| Task brief |
Collect every line below that contains the word "quotation".

[Saved data entries]
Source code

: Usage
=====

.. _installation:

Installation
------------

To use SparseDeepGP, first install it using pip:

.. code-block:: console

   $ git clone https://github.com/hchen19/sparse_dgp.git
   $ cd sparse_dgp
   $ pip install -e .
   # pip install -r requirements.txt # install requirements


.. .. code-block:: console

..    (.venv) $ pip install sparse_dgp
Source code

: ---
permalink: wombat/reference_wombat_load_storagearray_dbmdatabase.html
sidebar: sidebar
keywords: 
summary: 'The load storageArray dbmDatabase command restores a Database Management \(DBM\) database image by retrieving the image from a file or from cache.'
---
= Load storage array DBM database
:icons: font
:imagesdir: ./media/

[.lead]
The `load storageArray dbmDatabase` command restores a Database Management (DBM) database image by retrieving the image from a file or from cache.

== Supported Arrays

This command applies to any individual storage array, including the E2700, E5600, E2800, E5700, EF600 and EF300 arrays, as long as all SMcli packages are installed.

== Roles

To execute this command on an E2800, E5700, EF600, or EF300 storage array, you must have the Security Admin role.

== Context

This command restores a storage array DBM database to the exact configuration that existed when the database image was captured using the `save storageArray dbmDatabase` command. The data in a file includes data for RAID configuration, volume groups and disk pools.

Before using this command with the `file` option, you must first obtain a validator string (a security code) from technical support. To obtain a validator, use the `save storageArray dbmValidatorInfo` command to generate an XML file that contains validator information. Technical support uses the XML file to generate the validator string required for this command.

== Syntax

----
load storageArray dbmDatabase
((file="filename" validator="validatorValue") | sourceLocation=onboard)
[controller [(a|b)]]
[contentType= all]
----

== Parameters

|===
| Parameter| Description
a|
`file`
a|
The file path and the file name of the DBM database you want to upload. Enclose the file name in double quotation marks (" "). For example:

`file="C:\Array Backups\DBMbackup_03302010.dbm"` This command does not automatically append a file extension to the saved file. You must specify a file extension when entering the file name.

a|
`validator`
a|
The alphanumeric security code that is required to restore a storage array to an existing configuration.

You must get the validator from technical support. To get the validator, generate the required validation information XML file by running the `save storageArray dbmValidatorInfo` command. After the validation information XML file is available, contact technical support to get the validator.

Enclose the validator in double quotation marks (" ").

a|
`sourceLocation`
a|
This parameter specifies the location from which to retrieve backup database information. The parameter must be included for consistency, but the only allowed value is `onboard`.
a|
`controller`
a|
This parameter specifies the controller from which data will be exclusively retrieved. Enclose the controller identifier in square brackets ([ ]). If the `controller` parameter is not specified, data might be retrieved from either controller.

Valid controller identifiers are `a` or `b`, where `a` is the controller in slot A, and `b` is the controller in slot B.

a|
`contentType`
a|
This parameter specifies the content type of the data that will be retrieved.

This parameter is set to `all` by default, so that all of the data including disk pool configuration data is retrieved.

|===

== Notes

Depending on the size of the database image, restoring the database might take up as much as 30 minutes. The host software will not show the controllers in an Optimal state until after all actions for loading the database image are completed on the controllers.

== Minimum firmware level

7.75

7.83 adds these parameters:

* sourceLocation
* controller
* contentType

| Answer for this exercise |
The file path and the file name of the DBM database you want to upload. Enclose the file name in double quotation marks (" "). For example:
Enclose the validator in double quotation marks (" ").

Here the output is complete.